= SOURCE PASSAGE =
Third Precinct Blues–In Three Acts

Act I

The Police Academy was a blast. Met some great guys, had some hilarious instructors (some of whom weren’t even trying to be funny), and spent almost as much time laughing as we did getting screamed at by the staff. It was so refreshing after the Gulag in Albany.

A small group of us skipped every lunch period to work out. After four months of this, I was in great shape. I would have received 100% on the final physical (even maxed out at 17 pull-ups… not easy at about 225 pounds) but for my horrendous performance on the timed run. Painfully slow.

After the Academy you ride around with a real cop for a couple of weeks, a Field Training Officer (FTO). My FTO, Mike Pesale, was a great training officer; professional, by the book, and  a real nice guy to boot. He operated Unit 315 in Bayshore. Like many areas of Long Island, Bayshore had mansions by the water, and slums a few miles away.

So one day we’re gassing up at the precinct and we hear a call on the radio from the adjoining fourth precinct regarding an armed robbery. The crooks made the mistake of heading south, toward my precinct, the third. That was a big mistake because “Supercop” himself, Kenny Hamilton, was on duty operating legendary Unit 321 and it was inevitable that he would find them.

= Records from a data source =

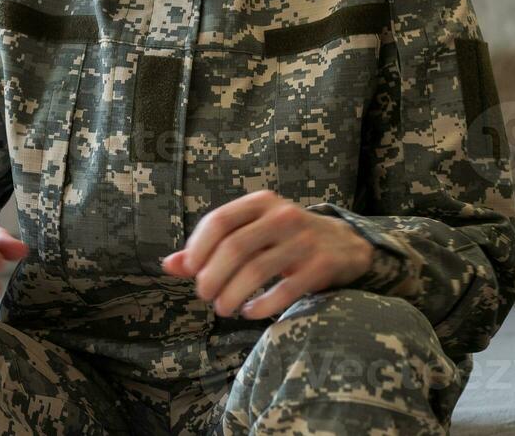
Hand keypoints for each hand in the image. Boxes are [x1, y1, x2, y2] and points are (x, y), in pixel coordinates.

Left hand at [160, 190, 373, 319]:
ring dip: (233, 294)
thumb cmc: (284, 239)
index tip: (192, 272)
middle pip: (235, 248)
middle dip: (213, 277)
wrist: (345, 243)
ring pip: (257, 270)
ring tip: (223, 309)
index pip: (219, 221)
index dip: (198, 248)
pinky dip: (262, 305)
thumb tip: (169, 265)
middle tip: (205, 296)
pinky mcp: (322, 265)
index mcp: (260, 203)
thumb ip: (210, 247)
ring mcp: (304, 240)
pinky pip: (286, 289)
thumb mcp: (251, 232)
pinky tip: (250, 312)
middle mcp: (282, 216)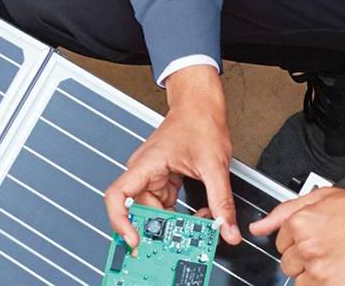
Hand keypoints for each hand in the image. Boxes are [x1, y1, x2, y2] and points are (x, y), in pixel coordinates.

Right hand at [103, 67, 238, 248]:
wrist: (203, 105)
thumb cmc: (201, 122)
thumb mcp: (214, 165)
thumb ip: (221, 201)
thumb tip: (227, 229)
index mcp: (146, 164)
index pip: (117, 197)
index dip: (120, 222)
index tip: (135, 239)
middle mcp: (144, 171)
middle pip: (141, 210)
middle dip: (162, 227)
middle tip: (183, 238)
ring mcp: (153, 176)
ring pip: (156, 210)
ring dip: (176, 221)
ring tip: (201, 222)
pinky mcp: (164, 179)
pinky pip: (166, 203)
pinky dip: (181, 212)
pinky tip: (201, 212)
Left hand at [251, 179, 344, 285]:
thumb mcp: (325, 197)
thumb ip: (285, 211)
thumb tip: (258, 227)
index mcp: (302, 222)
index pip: (280, 242)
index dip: (300, 239)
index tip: (320, 235)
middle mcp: (308, 247)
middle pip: (287, 264)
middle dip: (306, 258)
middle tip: (332, 246)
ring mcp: (320, 270)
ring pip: (300, 281)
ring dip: (315, 274)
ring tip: (339, 258)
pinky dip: (328, 283)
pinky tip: (344, 269)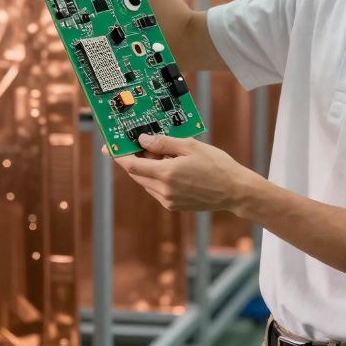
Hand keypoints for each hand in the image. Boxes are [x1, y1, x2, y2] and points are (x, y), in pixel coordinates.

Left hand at [115, 133, 263, 212]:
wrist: (235, 191)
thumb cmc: (217, 165)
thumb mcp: (190, 146)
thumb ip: (164, 142)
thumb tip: (143, 140)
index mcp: (166, 174)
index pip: (131, 165)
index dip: (119, 155)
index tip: (111, 146)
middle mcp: (164, 190)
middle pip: (136, 173)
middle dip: (134, 158)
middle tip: (139, 144)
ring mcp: (168, 200)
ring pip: (146, 181)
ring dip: (147, 168)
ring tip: (164, 153)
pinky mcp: (173, 206)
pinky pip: (156, 189)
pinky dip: (157, 177)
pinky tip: (171, 166)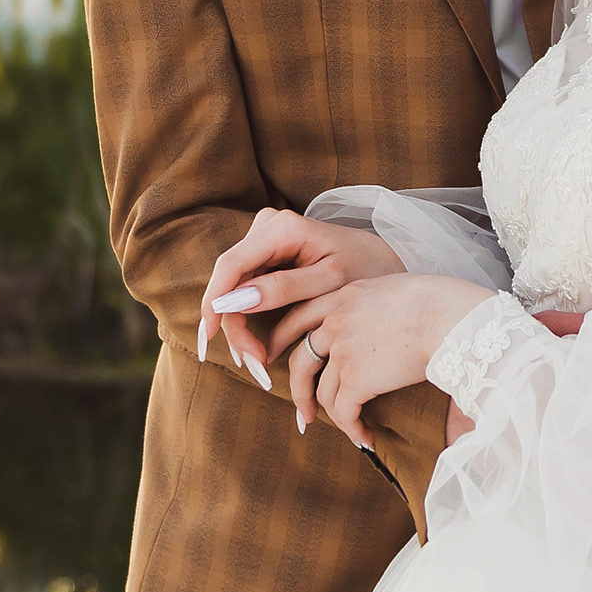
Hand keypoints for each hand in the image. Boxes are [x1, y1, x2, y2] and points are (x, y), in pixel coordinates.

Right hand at [197, 210, 404, 386]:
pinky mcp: (265, 254)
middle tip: (253, 364)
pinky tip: (256, 346)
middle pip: (230, 280)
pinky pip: (244, 287)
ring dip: (239, 326)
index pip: (231, 265)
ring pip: (233, 287)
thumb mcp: (330, 283)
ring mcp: (264, 239)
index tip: (209, 339)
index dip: (214, 303)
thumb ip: (284, 289)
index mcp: (284, 228)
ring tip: (257, 361)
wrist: (382, 261)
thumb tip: (235, 301)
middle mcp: (267, 226)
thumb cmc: (364, 269)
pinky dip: (247, 318)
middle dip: (233, 325)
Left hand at [291, 276, 492, 449]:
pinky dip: (351, 428)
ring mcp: (342, 350)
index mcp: (342, 294)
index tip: (279, 358)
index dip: (285, 342)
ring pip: (321, 392)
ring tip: (347, 427)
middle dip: (296, 390)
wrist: (449, 316)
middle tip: (304, 409)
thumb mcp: (393, 289)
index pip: (299, 317)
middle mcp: (335, 320)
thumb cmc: (438, 301)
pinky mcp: (356, 378)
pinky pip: (343, 412)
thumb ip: (373, 305)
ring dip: (330, 415)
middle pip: (299, 360)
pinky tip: (365, 436)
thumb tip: (383, 323)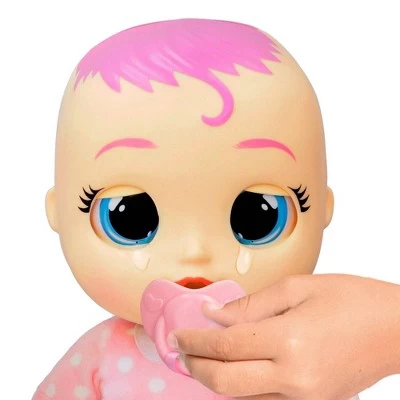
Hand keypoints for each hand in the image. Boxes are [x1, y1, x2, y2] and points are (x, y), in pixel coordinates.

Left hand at [169, 274, 399, 398]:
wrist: (396, 329)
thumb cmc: (351, 299)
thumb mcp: (297, 288)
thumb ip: (251, 305)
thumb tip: (214, 314)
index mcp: (288, 341)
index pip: (224, 345)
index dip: (194, 340)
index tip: (176, 335)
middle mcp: (294, 377)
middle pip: (226, 381)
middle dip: (195, 367)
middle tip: (180, 352)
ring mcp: (305, 397)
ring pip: (242, 396)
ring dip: (215, 378)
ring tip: (200, 359)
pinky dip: (242, 387)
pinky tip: (233, 370)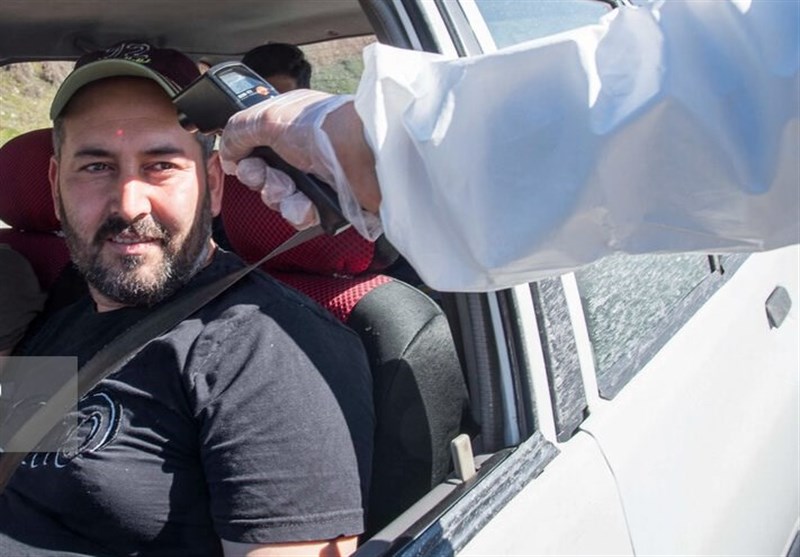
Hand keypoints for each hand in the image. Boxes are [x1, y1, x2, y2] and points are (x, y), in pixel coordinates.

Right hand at [219, 90, 382, 238]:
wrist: (364, 155)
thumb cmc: (321, 129)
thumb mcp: (267, 118)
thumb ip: (237, 133)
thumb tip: (227, 155)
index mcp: (288, 126)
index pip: (254, 149)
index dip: (246, 160)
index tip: (245, 163)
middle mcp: (302, 151)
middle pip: (264, 178)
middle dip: (263, 181)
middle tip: (274, 176)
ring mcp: (316, 177)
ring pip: (280, 200)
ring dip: (281, 198)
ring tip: (295, 190)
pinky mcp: (330, 201)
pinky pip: (300, 215)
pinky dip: (301, 212)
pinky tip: (309, 204)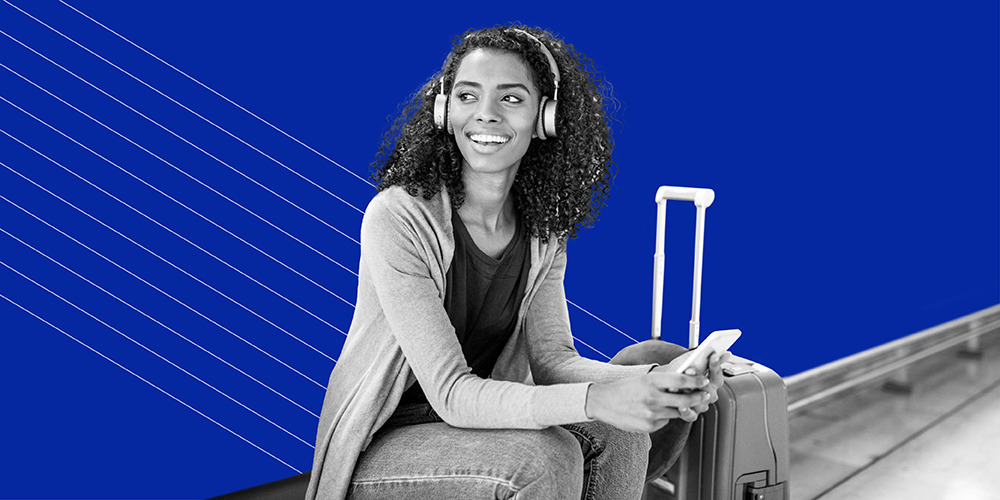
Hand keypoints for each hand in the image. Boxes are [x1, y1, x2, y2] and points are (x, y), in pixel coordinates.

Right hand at [585, 369, 712, 432]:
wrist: (603, 402)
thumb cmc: (625, 388)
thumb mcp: (643, 379)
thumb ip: (663, 382)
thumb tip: (686, 383)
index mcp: (651, 381)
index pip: (680, 380)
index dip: (696, 380)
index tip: (705, 380)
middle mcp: (652, 397)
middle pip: (685, 399)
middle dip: (698, 397)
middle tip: (705, 395)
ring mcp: (651, 414)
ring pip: (677, 412)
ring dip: (684, 408)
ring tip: (686, 403)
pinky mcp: (649, 426)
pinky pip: (665, 421)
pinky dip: (666, 417)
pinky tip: (657, 412)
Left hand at [659, 351, 730, 419]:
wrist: (665, 383)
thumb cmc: (681, 371)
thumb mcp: (693, 359)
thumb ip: (707, 356)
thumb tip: (724, 352)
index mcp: (712, 381)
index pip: (718, 374)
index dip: (716, 366)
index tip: (713, 357)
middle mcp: (709, 394)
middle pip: (710, 390)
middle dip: (700, 380)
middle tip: (691, 370)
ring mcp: (700, 404)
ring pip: (701, 403)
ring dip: (691, 395)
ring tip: (683, 387)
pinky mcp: (691, 414)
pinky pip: (691, 415)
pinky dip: (686, 411)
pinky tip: (681, 405)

= ACTIVITY 1 =
Answer these questions from the Third Precinct account:
(a) What was the maximum number of pull-ups the writer did on the final physical?
(b) Which unit did Mike Pesale operate, and in what area?
(c) Which unit was Kenny Hamilton operating?
= ACTIVITY 2 =
Reproduce everything in the Third Precinct account from "The Police Academy" down to "run. Painfully slow.".

= TASK RESULT 1 =
(a) 17
(b) Unit 315, in Bayshore
(c) Unit 321

= TASK RESULT 2 =
The Police Academy was a blast. Met some great guys, had some hilarious instructors (some of whom weren’t even trying to be funny), and spent almost as much time laughing as we did getting screamed at by the staff. It was so refreshing after the Gulag in Albany.

A small group of us skipped every lunch period to work out. After four months of this, I was in great shape. I would have received 100% on the final physical (even maxed out at 17 pull-ups… not easy at about 225 pounds) but for my horrendous performance on the timed run. Painfully slow.